» Work order 1:
Please quote the riddle thread below word for word, from "# bible trivia" up to and including "but here goes...".
___ Passage to read ___
# bible trivia question



## ReformedWretch (Oct 6, 2008)

this has me, my brother, and my wife stumped, I am sure if any of you know it/figure it out I'll feel dumb for not getting it but here goes...

I once had a soul but then lost it...
With my death I can give great light...
I am well known in the Old Testament...But mentioned only once in the New Testament
No right or wrong can I conceive. The scripture I cannot believe.
Although my name therein is found, they are to men an empty sound.
No fear of death doth trouble me, real happiness I'll never see.
To heaven I shall never go, or to eternal hell below.

Who am I?

After you have searched and searched a while, the one with the answer will share with a smile!


----------



## N. Eshelman (Oct 6, 2008)

PuritanBouncer said:


> Although my name therein is found, they are to men an empty sound.



Is this line right? Is it 'they are to _me_ an empty sound.... or is _men_ right?


----------



## ReformedWretch (Oct 6, 2008)

good question, it says men but it could be a typo....


----------



## Backwoods Presbyterian (Oct 6, 2008)

How about Enoch?


----------



## LadyFlynt (Oct 6, 2008)

Hubby is pretty certain he knows, but he wants to find it first. One line is not completely accurate.


----------



## jambo (Oct 6, 2008)

It obviously is not a person. Would the answer be _Folly_?


----------



## biggandyy (Oct 6, 2008)

I found the answer... here is the full text of the question:

OLD RIDDLE 

GOD made Adam out of dust But thought it best to make me And I was made before the man According to God's holy plan My body he did make complete But without arms or legs or feet My ways and actions did control And I was made without a soul A living creature I became Twas Adam that gave me my name Then from his presence I withdrew Nor more of Adam ever knew I did my Maker's laws obey From them I never went astray Thousands of miles I roam in fear But seldom on the land appear But God in me did something see And put a living soul in me A soul in me the Lord did claim And took from me that soul again And when from me that soul was fled I was the same as when first made And without arms or legs or soul I travel now from pole to pole I labor hard both day and night To fallen men I give great light Thousands of people young and old Do by my death great light behold No fear of death doth trouble me Nor happiness I cannot see To heaven above I ne er shall go Nor to the grave nor hell below The Scriptures I cannot believe Whether right or wrong I can t conceive Although my name therein is found They are to me an empty sound And when friends these lines do read Go search the Scriptures with all speed And if my name you can t find there It will be strange I do declare.

(Sorry for the formatting problem. Read it here).


----------



## Barnpreacher (Oct 6, 2008)

Whale???


----------



## LadyFlynt (Oct 6, 2008)

a whale

(with my death, I bring great light...whale oil)


----------



## ReformedWretch (Oct 6, 2008)

heh

Here I thought the answer may have been "deeper" than that.

Thanks all!


----------



## nicnap (Oct 6, 2008)

The fish that swallowed Jonah...they use the blubber and oil for light...


----------
___
» Work order 2:
Rewrite the entries from their start up to and including the line with "dist [0.098770, -0.113320]", replacing "decimals" with "decimal places" and keeping everything else the same; omit the pictures.
___ Collected material ___
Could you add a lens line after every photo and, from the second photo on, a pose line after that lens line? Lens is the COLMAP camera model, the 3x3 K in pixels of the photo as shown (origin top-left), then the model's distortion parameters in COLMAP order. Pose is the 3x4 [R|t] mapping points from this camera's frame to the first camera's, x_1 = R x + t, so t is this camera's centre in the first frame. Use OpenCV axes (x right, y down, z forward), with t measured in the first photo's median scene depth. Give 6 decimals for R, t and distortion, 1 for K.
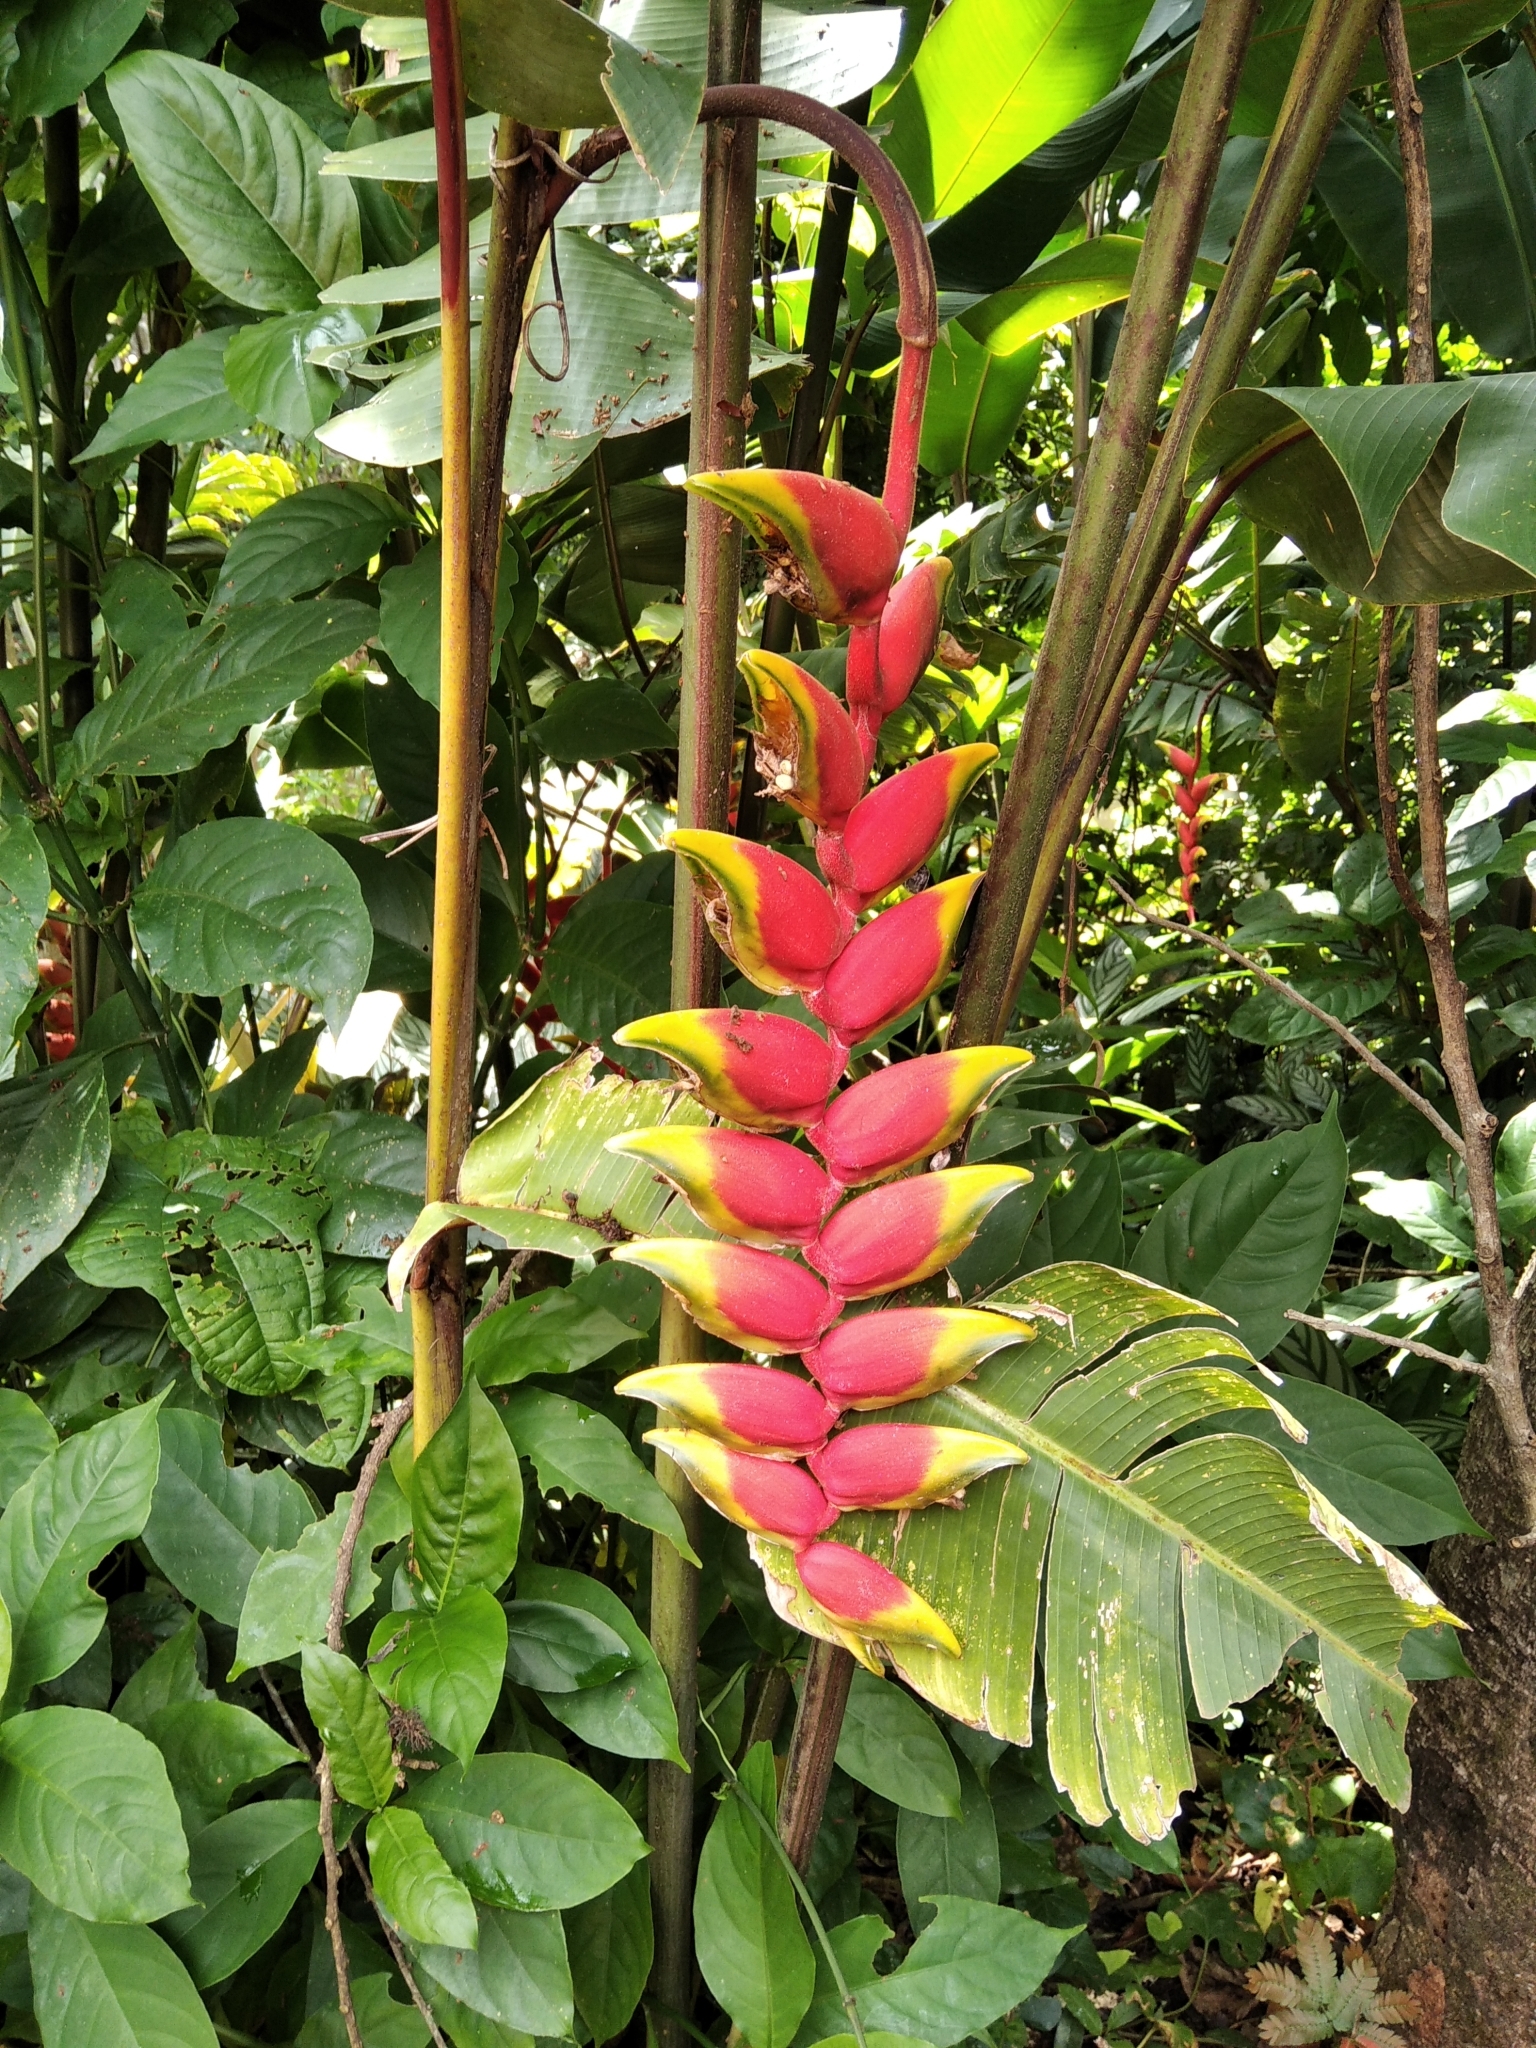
lens RADIAL K [[1536.6, 0, 768.0], [0, 1536.6, 1024.0], [0, 0, 1]] dist [0.098770, -0.113320]
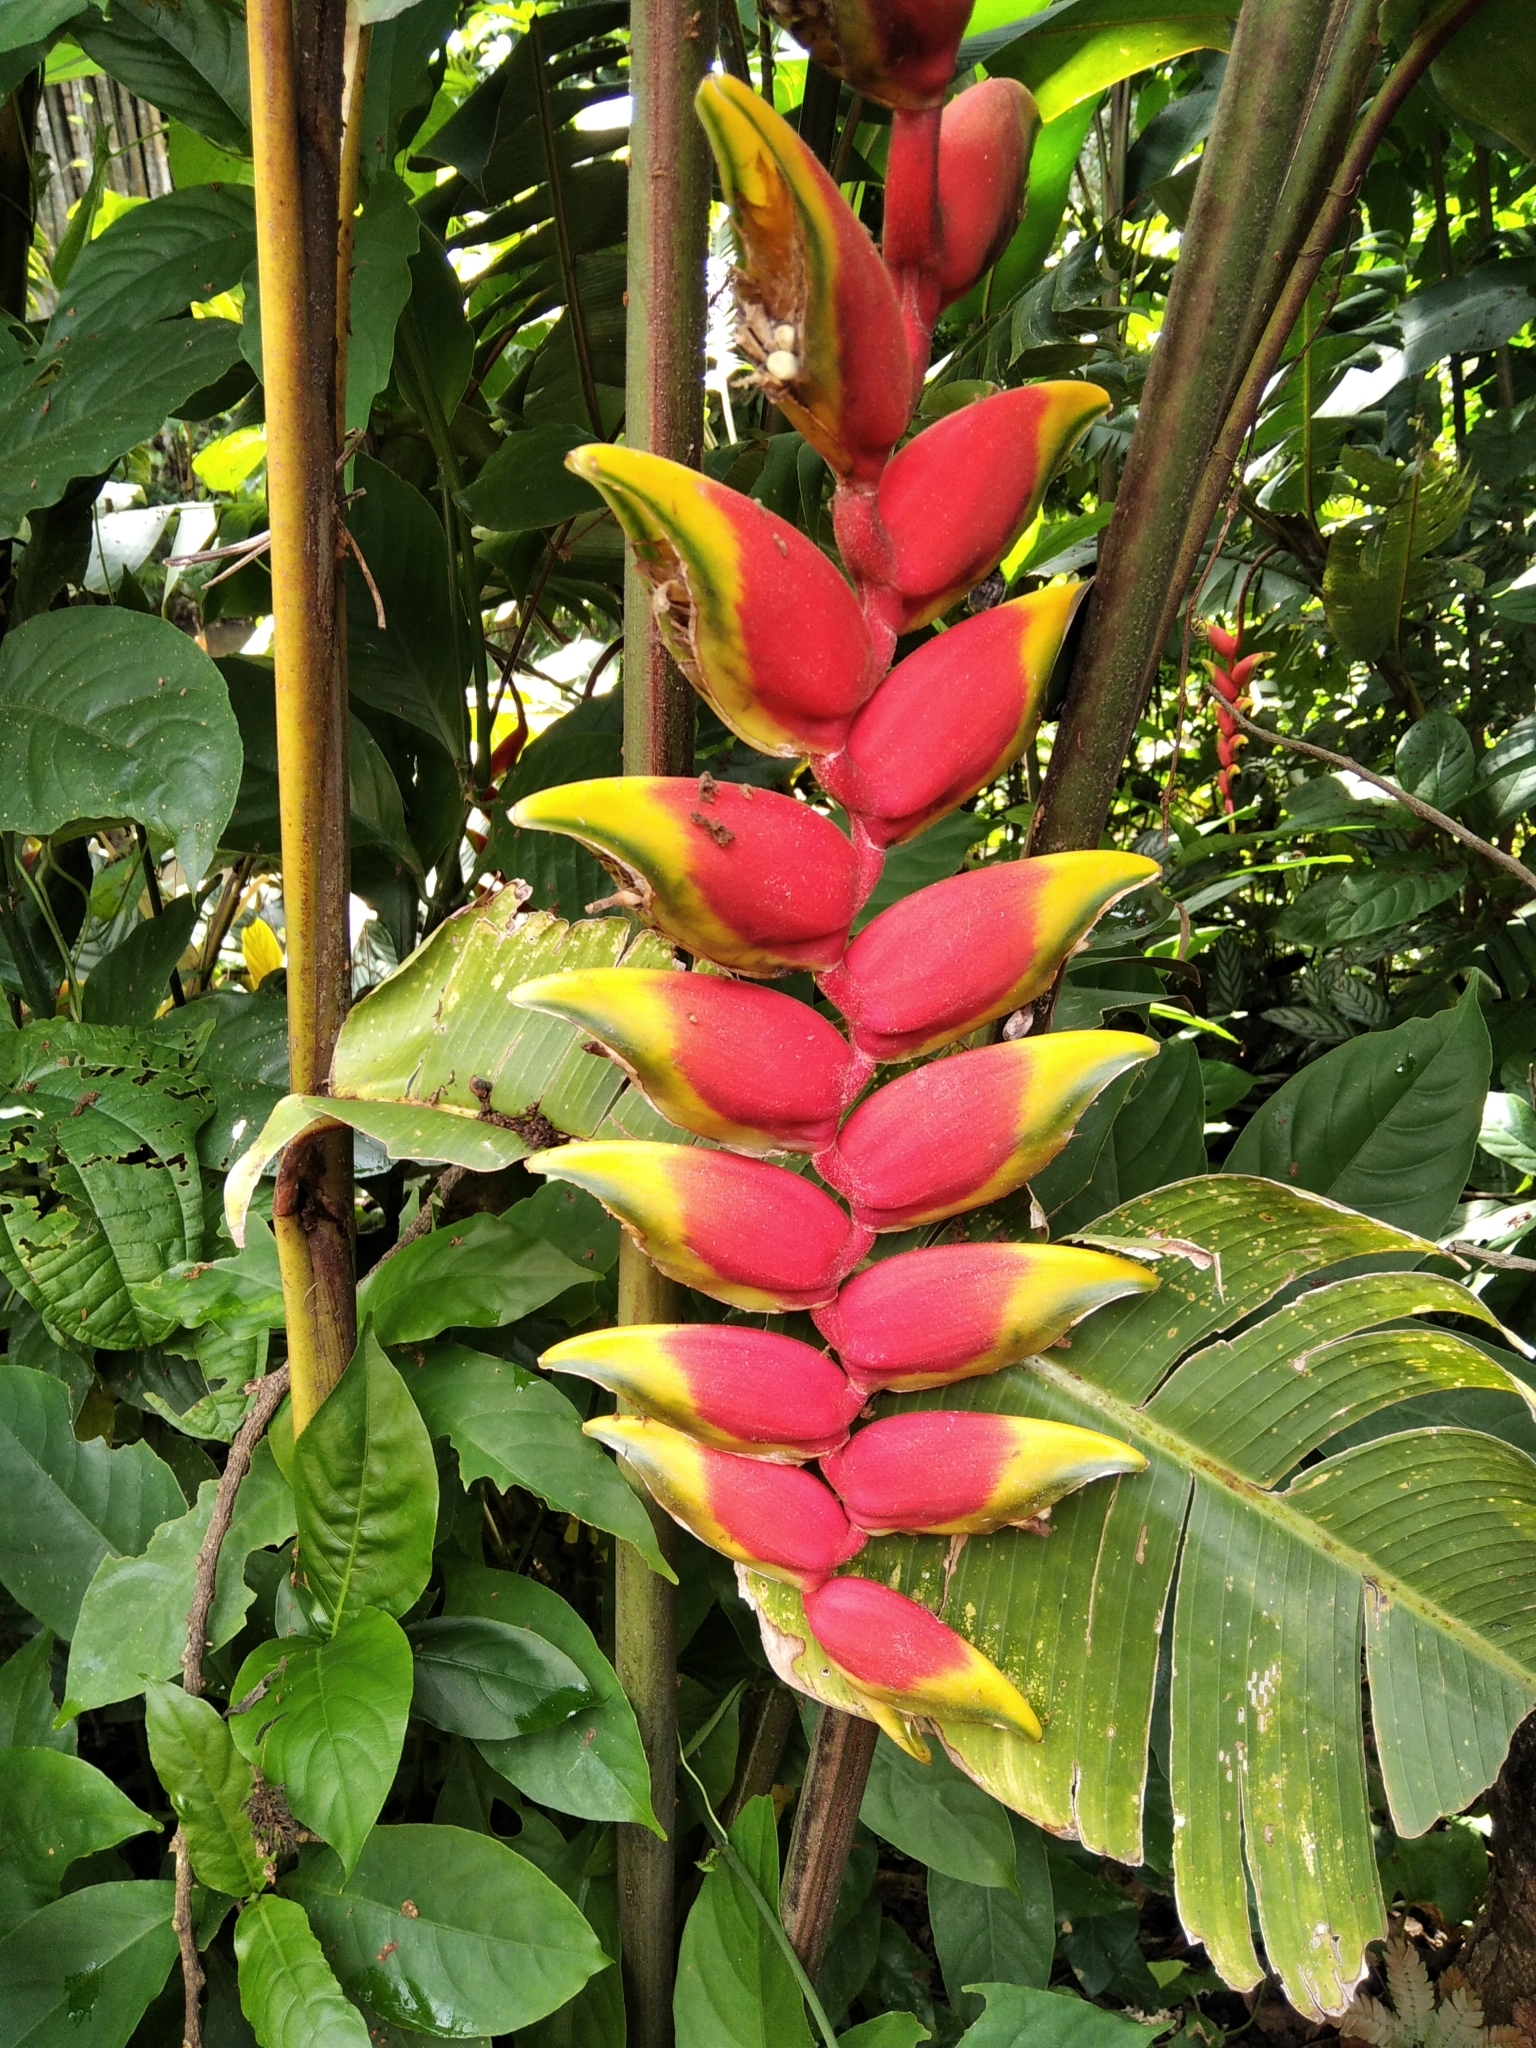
lens RADIAL K [[1554.0, 0, 748.5], [0, 1554.0, 995.7], [0, 0, 1]] dist [0.063852, -0.058602]
pose [[0.999877, -0.003264, -0.015322, 0.004195], [0.003727, 0.999535, 0.030277, 0.045589], [0.015217, -0.030330, 0.999424, 0.266757]]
___
» Expected output 1:
# bible trivia question



## ReformedWretch (Oct 6, 2008)

this has me, my brother, and my wife stumped, I am sure if any of you know it/figure it out I'll feel dumb for not getting it but here goes...

» Expected output 2:
Could you add a lens line after every photo and, from the second photo on, a pose line after that lens line? Lens is the COLMAP camera model, the 3x3 K in pixels of the photo as shown (origin top-left), then the model's distortion parameters in COLMAP order. Pose is the 3x4 [R|t] mapping points from this camera's frame to the first camera's, x_1 = R x + t, so t is this camera's centre in the first frame. Use OpenCV axes (x right, y down, z forward), with t measured in the first photo's median scene depth. Give 6 decimal places for R, t and distortion, 1 for K.
lens RADIAL K [[1536.6, 0, 768.0], [0, 1536.6, 1024.0], [0, 0, 1]] dist [0.098770, -0.113320]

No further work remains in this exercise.